P. helianthoides orthogroups in proportion to all shared orthogroups (12547) across all three species

Top 10 GOSlim terms for the orthogroups unique to P. helianthoides. Y-axis is proportion of those orthogroups related to the 12,547 shared orthogroups across all three species. X-axis is the 10 top GOSlim terms - top meaning most counts. Color-coded by Term.
P. ochraceus orthogroups in proportion to all shared orthogroups (12547) across all three species

Top 10 GOSlim terms for the orthogroups unique to P. ochraceus. Y-axis is proportion of those orthogroups related to the 12,547 shared orthogroups across all three species. X-axis is the 10 top GOSlim terms - top meaning most counts.
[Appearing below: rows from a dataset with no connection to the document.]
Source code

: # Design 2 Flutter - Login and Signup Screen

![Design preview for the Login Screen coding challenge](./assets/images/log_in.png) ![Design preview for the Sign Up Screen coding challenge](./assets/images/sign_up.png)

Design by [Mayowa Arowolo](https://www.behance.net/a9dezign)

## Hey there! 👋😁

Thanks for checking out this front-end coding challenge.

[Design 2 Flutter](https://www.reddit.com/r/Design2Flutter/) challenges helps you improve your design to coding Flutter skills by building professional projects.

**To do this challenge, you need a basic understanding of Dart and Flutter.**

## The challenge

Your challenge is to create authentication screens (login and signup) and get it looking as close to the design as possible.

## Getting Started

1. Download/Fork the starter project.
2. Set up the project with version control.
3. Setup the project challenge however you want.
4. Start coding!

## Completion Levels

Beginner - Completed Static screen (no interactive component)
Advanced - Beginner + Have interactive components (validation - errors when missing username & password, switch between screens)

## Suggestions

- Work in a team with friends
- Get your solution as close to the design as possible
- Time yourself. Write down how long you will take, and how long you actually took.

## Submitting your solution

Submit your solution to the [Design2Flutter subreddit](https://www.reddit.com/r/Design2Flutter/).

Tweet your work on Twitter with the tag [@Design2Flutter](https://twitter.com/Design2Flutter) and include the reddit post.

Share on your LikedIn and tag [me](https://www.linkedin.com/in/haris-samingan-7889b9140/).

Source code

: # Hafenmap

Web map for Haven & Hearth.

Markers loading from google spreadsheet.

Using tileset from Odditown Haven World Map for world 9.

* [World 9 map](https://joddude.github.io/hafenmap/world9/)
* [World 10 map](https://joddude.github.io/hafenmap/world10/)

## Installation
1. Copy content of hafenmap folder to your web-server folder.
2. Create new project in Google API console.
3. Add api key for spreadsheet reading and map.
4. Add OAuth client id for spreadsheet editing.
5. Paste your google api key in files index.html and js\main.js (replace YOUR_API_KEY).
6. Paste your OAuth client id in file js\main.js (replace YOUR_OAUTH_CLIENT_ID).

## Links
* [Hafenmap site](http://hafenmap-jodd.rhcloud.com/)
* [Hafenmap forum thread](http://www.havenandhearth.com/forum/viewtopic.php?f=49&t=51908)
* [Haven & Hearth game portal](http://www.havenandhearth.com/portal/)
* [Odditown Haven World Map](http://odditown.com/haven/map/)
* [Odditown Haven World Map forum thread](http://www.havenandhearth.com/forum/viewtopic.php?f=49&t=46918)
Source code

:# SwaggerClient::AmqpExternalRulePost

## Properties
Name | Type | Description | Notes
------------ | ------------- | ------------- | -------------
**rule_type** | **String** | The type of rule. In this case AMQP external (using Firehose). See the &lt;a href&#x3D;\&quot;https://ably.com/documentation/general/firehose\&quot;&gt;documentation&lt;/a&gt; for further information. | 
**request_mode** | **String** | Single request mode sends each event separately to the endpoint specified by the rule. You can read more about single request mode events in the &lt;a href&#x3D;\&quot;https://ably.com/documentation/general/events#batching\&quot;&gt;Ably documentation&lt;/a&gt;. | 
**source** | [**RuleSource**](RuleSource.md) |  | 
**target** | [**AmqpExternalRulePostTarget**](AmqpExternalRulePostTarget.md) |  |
Color-coded by Term.
D. imbricata orthogroups in proportion to all shared orthogroups (12547) across all three species

Top 10 GOSlim terms for the orthogroups unique to D. imbricata. Y-axis is proportion of those orthogroups related to the 12,547 shared orthogroups across all three species. X-axis is the 10 top GOSlim terms - top meaning most counts. Color-coded by Term.
Proportion plot notes:
All three figures are very similar… each species has about 70 GOSlim terms, but that’s a lot to include in a figure.
Not sure of how else I can visualize these differences.
I’m also not accounting for any DEGs in these figures –> these are just orthogroups based on each species’ genome protein lists.